SELECTED TEXT.
-- begin --

New employment law reforms will expand trade union access, recognition and pay-setting across social care.
The introduction of the Employment Rights Act 2025 represents one of the largest changes to UK employment and industrial relations law in decades, with reforms set to modernise union rights, strengthen worker protections, and reshape collective bargaining.
The Key Changes Include:
From October 2026, care providers will be under a new duty to inform workers of their right to join a trade union, with the aim of increasing workers’ awareness of the right to join a union and increase union representation.
From October 2026, trade unions will have new rights to access workplaces. The aim is to enable unions to meet, support, represent, recruit or organise workers, even if they are not currently union members and to facilitate collective bargaining.
The proposals encourage voluntary access agreements between care providers and trade unions, which out the terms on which unions will have access. If agreement can’t be reached voluntarily, unions will be able to apply to the Central Arbitration Committee (‘CAC’) for a determination on the issue, with the effect that a statutory access agreement could be imposed upon the care provider. Failure to comply with the terms of the access agreement could lead to fines, which it is proposed will be up to £75,000.
With effect from 6 April 2026, it will be easier for unions to impose statutory recognition on care providers, requiring them to collectively bargain.
Unions will usually approach care providers seeking a voluntary recognition agreement in the first instance. However, if this is not agreed, the union may apply to the CAC for a statutory recognition agreement to force the care provider’s hand.
Currently, to succeed with an application for statutory recognition a trade union must demonstrate that (i) 10% of the proposed bargaining unit are union members and (ii) a majority of workers in the bargaining unit are in support of recognition. In future, the first threshold could be reduced to as low as 2% and the second threshold will be removed.
Currently, where the CAC orders a recognition ballot, it must be satisfied that recognition is supported by a majority of workers voting and at least 40% of the workers in the bargaining unit. In future these thresholds will be removed and only a simple majority of workers voting will be required.
These reforms make it easier for unions to secure statutory recognition even when current union representation is very low.
The Act introduces sectoral collective bargaining for the care sector for the first time. A new Adult Social Care Negotiating Body will be created, with worker representatives (trade unions) and provider representatives tasked with agreeing an annual Fair Pay Agreement, setting minimum standards for pay, terms and conditions and other employment matters.
The Fair Pay Agreement will be binding on all adult social care providers and will be automatically incorporated into workers’ employment contracts.
Fair Pay Agreements could include an increase in the pay floor for care workers to a rate above the National Living Wage, a global percentage pay uplift or the introduction of pay scales aligned to a career development framework. A requirement to pay a minimum hourly rate for sleep-in shifts and for travel time in homecare, and enhanced holiday entitlement and sick pay are also likely to be top of the trade union agenda.
The first Fair Pay Agreement is due to come into force in April 2028.

-- end --

ITEMS.
-- begin --

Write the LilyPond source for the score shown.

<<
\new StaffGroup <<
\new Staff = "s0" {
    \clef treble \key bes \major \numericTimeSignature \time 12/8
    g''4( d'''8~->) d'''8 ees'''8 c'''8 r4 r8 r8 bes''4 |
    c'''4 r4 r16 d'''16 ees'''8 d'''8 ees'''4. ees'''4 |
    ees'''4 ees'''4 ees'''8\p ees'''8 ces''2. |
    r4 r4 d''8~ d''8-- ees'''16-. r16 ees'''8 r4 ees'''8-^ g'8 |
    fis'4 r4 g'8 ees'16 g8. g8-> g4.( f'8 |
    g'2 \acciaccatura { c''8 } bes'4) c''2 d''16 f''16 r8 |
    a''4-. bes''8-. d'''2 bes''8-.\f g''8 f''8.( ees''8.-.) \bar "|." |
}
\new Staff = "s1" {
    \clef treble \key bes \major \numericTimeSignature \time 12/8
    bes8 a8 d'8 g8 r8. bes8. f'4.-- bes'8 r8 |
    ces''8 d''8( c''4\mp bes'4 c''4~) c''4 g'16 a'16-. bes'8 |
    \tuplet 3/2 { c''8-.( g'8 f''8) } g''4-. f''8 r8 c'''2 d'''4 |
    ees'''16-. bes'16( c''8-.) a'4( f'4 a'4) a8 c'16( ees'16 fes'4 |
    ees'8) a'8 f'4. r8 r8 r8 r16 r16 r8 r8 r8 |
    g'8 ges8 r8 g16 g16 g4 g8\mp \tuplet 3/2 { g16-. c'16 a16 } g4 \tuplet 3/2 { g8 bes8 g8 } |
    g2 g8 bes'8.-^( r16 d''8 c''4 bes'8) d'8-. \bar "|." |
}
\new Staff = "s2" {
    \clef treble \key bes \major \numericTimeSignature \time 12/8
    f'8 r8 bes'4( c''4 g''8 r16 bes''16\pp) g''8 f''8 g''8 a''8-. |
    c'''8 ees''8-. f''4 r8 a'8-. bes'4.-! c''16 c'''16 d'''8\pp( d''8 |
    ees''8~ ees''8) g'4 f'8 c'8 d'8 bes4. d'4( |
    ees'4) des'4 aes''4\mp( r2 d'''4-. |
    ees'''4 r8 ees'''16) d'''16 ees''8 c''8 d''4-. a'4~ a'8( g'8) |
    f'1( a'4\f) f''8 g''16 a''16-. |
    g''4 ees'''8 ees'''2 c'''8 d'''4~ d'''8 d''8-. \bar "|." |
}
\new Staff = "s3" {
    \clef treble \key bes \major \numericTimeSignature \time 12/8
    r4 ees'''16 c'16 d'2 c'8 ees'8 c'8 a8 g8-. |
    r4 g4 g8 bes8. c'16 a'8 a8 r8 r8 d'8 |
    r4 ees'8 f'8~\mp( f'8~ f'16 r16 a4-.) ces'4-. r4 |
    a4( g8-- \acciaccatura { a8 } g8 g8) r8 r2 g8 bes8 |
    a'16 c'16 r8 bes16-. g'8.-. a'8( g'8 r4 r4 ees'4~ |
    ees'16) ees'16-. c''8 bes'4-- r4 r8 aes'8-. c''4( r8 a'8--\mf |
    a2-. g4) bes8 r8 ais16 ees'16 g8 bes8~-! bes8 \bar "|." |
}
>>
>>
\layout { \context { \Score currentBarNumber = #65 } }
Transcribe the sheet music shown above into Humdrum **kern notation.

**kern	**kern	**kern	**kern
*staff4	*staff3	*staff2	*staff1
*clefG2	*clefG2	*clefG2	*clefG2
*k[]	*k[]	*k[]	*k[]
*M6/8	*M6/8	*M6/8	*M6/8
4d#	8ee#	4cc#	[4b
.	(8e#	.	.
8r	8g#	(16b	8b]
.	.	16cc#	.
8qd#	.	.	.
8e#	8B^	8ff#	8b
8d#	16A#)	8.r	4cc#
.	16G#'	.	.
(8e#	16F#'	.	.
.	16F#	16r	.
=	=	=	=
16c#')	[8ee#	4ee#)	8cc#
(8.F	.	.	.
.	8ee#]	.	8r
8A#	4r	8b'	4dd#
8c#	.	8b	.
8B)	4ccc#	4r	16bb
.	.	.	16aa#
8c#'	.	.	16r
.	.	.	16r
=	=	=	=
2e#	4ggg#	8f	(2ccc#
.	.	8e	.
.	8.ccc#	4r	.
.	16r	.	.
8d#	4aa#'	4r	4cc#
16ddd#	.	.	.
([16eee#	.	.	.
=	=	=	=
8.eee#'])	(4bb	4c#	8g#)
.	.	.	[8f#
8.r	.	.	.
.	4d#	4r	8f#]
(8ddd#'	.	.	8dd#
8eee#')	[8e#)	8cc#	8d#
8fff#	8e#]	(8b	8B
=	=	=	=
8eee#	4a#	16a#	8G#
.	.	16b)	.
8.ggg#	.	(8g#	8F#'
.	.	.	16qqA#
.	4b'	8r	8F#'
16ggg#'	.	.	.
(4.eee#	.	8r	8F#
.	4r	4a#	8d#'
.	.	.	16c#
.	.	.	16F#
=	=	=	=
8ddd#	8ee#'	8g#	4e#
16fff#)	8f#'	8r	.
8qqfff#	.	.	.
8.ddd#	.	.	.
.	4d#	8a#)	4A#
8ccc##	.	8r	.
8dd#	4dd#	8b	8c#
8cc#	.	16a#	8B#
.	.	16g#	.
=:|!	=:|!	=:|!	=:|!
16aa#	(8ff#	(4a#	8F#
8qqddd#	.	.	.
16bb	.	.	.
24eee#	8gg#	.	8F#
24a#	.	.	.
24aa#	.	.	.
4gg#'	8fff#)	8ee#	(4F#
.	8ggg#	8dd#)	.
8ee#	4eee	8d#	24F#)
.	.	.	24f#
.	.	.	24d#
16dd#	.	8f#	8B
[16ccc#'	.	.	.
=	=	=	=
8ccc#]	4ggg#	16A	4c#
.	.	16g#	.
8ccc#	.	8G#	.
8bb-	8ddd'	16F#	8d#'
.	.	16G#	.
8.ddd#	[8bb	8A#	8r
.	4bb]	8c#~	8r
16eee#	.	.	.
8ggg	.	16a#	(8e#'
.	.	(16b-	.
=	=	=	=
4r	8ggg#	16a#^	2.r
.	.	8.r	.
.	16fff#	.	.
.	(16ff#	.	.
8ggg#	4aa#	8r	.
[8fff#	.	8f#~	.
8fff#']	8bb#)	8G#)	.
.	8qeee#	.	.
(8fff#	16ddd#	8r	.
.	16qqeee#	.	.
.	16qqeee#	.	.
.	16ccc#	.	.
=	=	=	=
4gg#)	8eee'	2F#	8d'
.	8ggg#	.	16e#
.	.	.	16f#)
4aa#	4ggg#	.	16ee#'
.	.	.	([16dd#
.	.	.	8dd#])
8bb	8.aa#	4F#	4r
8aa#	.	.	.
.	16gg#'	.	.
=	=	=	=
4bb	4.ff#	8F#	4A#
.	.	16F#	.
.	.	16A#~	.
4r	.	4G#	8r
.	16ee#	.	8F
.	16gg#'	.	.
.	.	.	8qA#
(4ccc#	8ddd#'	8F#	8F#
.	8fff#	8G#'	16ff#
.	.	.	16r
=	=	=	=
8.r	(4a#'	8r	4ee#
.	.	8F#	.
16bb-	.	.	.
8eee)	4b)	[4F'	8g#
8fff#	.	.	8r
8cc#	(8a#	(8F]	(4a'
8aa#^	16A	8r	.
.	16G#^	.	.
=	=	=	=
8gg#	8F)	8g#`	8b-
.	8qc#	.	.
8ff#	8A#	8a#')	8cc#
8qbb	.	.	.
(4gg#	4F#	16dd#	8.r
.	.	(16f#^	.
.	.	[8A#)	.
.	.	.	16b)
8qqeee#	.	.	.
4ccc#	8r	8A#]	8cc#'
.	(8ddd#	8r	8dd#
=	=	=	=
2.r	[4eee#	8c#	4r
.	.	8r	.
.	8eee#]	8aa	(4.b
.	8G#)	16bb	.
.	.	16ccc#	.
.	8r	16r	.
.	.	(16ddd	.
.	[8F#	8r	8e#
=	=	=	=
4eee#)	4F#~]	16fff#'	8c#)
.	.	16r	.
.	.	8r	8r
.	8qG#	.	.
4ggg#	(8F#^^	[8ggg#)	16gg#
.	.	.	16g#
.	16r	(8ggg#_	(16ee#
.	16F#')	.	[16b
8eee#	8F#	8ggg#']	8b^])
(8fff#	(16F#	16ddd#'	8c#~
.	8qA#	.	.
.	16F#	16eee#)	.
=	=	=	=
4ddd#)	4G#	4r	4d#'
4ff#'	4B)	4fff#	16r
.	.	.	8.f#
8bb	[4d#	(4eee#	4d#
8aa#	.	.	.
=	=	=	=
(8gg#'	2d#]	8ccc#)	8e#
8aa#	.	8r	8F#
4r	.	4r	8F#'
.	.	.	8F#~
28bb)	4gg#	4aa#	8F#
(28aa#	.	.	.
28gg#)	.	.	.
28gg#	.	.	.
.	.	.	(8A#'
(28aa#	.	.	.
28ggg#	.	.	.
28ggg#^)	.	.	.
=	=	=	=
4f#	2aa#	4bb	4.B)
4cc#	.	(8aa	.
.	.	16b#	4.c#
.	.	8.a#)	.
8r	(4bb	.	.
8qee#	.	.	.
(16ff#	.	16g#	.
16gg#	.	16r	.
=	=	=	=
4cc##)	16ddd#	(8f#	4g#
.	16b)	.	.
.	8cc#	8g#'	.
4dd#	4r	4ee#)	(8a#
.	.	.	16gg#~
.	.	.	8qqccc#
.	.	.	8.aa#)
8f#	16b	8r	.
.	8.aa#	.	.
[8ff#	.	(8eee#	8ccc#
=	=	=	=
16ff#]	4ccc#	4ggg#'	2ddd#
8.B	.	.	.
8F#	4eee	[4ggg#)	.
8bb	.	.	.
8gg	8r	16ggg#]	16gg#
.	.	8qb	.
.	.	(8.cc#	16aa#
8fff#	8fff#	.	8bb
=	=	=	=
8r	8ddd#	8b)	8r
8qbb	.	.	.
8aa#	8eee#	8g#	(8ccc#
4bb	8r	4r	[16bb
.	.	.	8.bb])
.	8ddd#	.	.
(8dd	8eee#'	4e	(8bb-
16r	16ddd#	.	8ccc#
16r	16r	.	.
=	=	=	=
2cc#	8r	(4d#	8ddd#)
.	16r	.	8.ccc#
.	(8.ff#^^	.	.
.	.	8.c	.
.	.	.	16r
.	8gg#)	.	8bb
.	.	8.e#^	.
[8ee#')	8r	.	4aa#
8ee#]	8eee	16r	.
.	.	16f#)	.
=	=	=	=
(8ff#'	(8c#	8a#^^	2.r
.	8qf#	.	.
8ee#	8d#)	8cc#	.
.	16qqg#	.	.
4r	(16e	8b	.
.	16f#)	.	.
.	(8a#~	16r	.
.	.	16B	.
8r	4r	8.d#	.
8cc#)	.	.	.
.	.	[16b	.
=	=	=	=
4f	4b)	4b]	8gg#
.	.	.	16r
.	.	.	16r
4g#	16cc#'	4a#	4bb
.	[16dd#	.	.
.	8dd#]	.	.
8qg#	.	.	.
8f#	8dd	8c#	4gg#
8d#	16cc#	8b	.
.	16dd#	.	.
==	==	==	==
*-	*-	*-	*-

-- end --

PROBLEMS AND TASKS.
**a.** List each distinct date the Employment Rights Act article gives for a change coming into effect.
**b.** Please reproduce the part of the Employment Rights Act article between "These reforms make" and "workers’ employment contracts.", inclusive.
**c.** Resume the Employment Rights Act article from where it stops.

EXERCISE ANSWERS.
**a.**
October 2026
6 April 2026
April 2028

**b.**
These reforms make it easier for unions to secure statutory recognition even when current union representation is very low.
The Act introduces sectoral collective bargaining for the care sector for the first time. A new Adult Social Care Negotiating Body will be created, with worker representatives (trade unions) and provider representatives tasked with agreeing an annual Fair Pay Agreement, setting minimum standards for pay, terms and conditions and other employment matters.
The Fair Pay Agreement will be binding on all adult social care providers and will be automatically incorporated into workers’ employment contracts.

**c.**
The care sector historically has low levels of union representation; however, new access rights will get them a foot in the door, so that they can garner worker support, and then request formal recognition.
Unions are likely to start by approaching the largest care providers where the return on investment (employee trade union fees) is higher. In fact, this is already happening. The extent, or possible limitations, in the unions resources will determine how quickly this trickles down to small and medium sized providers.
The most significant risk for care providers is increased labour cost exposure arising from sectoral pay agreements and stronger collective bargaining leverage.
The combination of Fair Pay Agreements, increased recognition and collective bargaining, on top of annual National Living Wage rises, mean that employee costs are likely to continue to rise. Given existing funding constraints in publicly commissioned
care, providers may face margin compression unless fee uplifts from commissioners align with increased workforce costs. The unfortunate reality is that they won’t be.
Preparing for and implementing the proposed reforms will require additional resource, as will formally recognising a trade union to ensure a constructive working relationship and effective collective bargaining.
Providers with limited experience of collective bargaining may face a steeper learning curve, increasing the risk of disputes during early engagement phases. Upfront advice and training is recommended to help providers stay in control. Providers will need robust contingency planning to mitigate the risks of disputes, or in the worst case, strike action.
Increased union recognition and employee representation has the potential to improve employee relations and engagement.
Improved pay structures and terms and conditions could help improve recruitment and retention in the sector, thereby reducing agency and turnover costs. Whilst the £500m funding allocated for the first Fair Pay Agreement is not likely to have a significant impact in this regard (DHSC’s impact assessment estimates it could fund a pay uplift for front line care staff of 2.8%) the cumulative effect of annual Fair Pay Agreements could start to move the dial and make the sector more competitive on pay and reward.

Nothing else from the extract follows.